Ordering Consideration

Retry topics also introduce one important tradeoff.

If strict ordering is required for events with the same key, retry design needs extra care.

Moving one failed event to a retry topic can allow later events to continue in the main topic.

That is good for availability.

But it may change the original processing order.

So if ordering is very important, the retry strategy should be designed based on the business requirement.

Spring Kafka Support

This demo implements the retry flow manually so the idea is easy to understand.

Spring Kafka also provides retry topic support, which can reduce some boilerplate in production applications.

But understanding the manual flow first makes the pattern much clearer.

One important point:

Retry and DLQ do not replace idempotency.

If the same event is retried or replayed, the consumer should still be safe to process duplicates.

So Retry Topic + DLQ and Idempotent Consumer solve different problems.
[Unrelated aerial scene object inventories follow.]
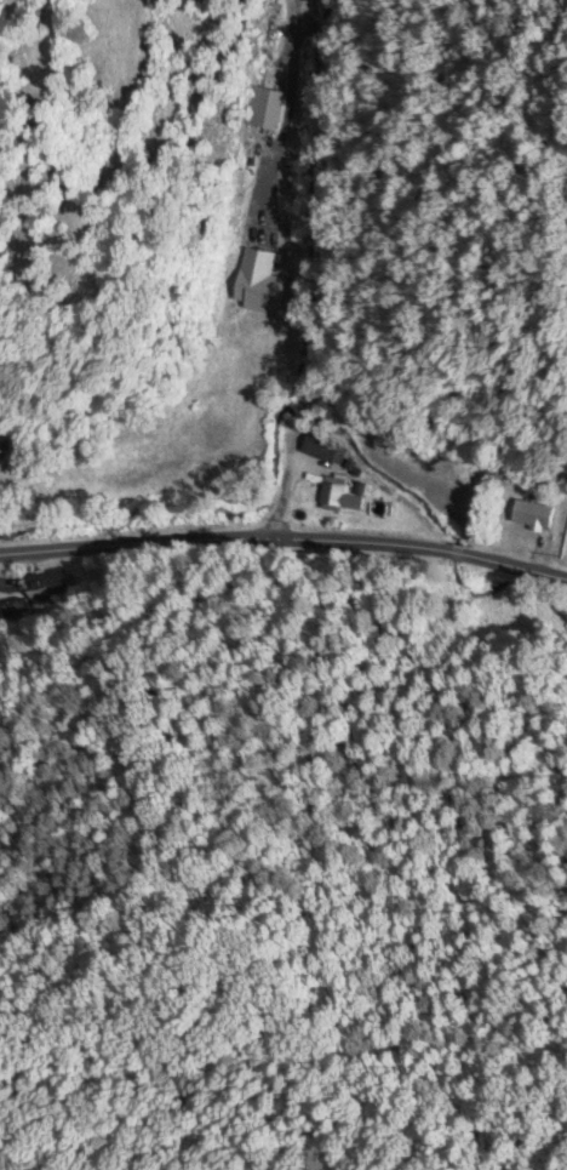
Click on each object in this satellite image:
building: (263, 262)
road: (319, 269)
building: (322, 447)
building: (337, 496)
building: (530, 512)
road: (130, 539)
road: (415, 547)

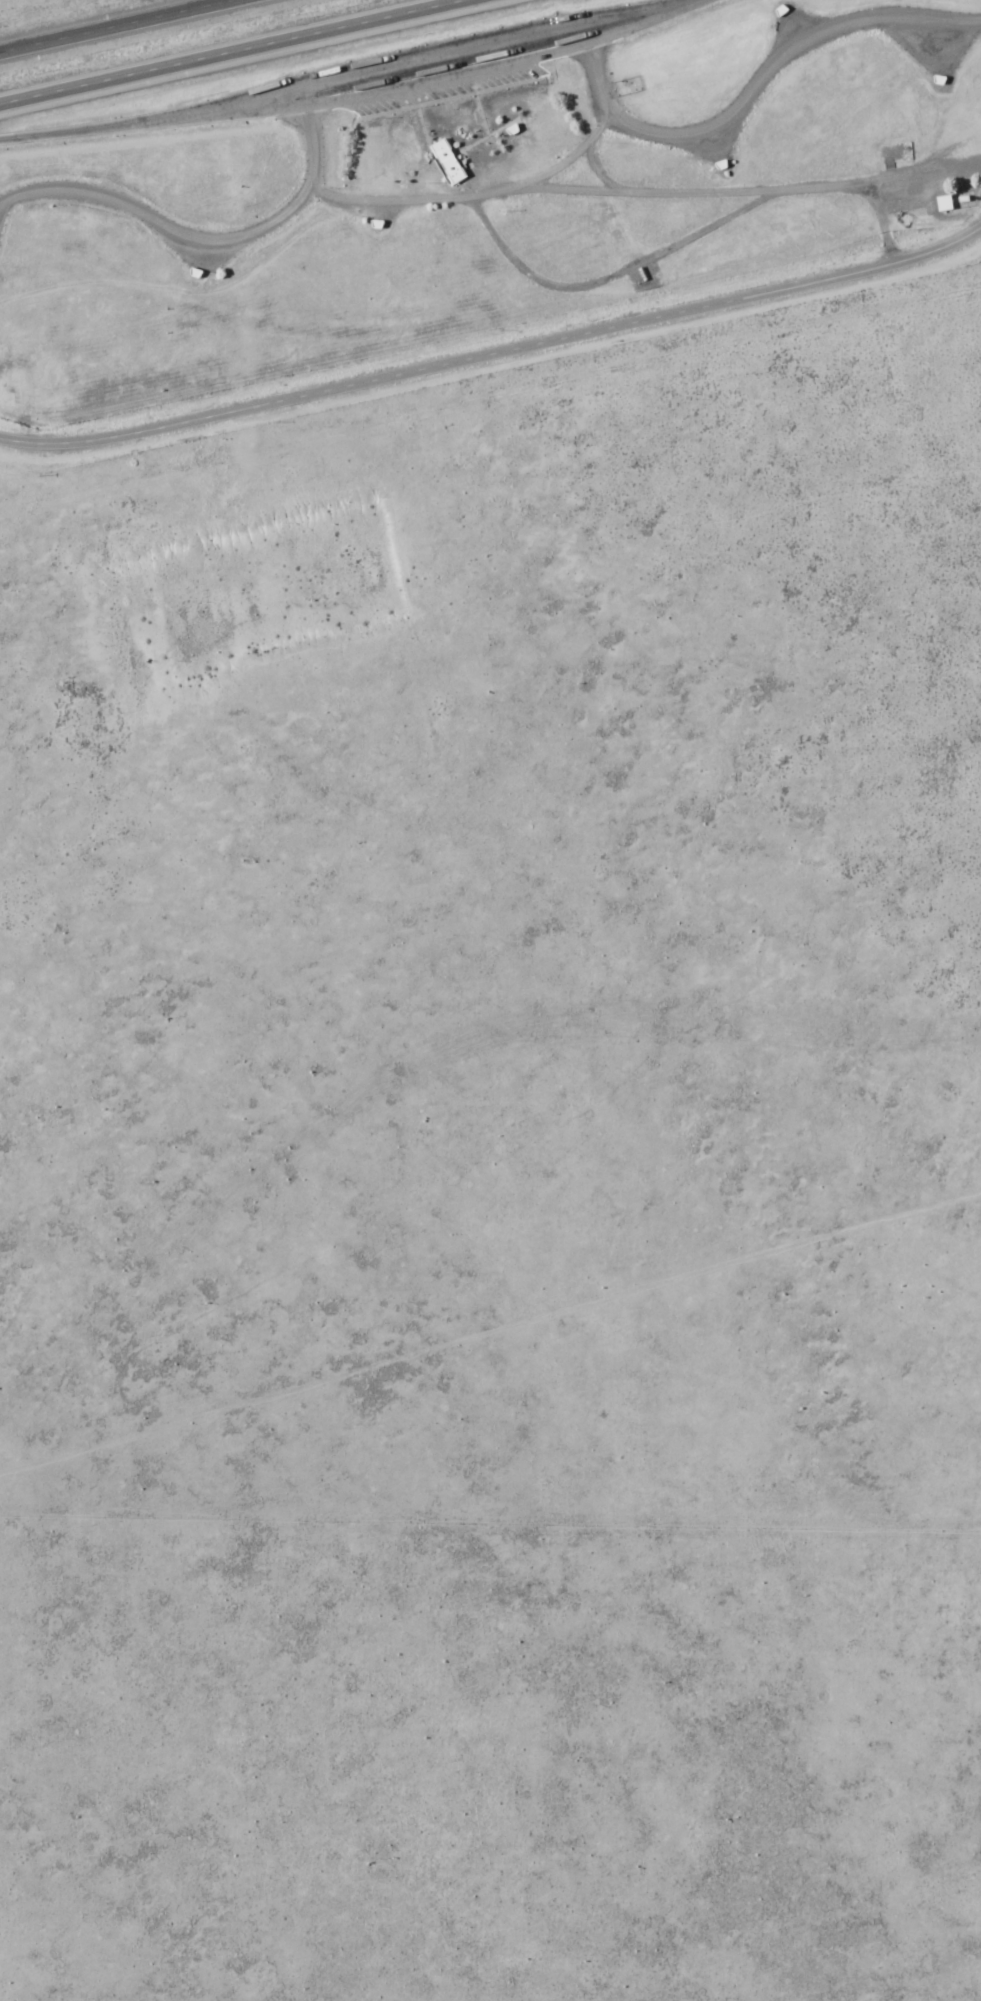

Retry Topic + DLQ vs Idempotent Consumer

These two patterns are related, but they are not the same.

Retry Topic + DLQ

• handles failed processing
• retries temporary failures
• moves permanently failed events to DLQ

Idempotent Consumer

• handles duplicate event delivery
• prevents duplicate business side effects
• makes retry and replay safer

In real systems, we often need both.

Conclusion

Failures are normal in event-driven systems.

A Kafka consumer may fail because of database issues, downstream timeouts, bad data, or application bugs.

Retry Topic + DLQ Pattern gives us a practical way to handle these failures.

Simple summary:

• process event from main topic
• if it fails, send it to retry topic
• track retry count using a header
• retry only up to a configured limit
• after max retries, move the event to DLQ
• monitor and debug DLQ events later

This gives us a much cleaner and safer event-processing flow.

Repository for this demo: backend-patterns-and-practices/retry-topic-dlq-pattern.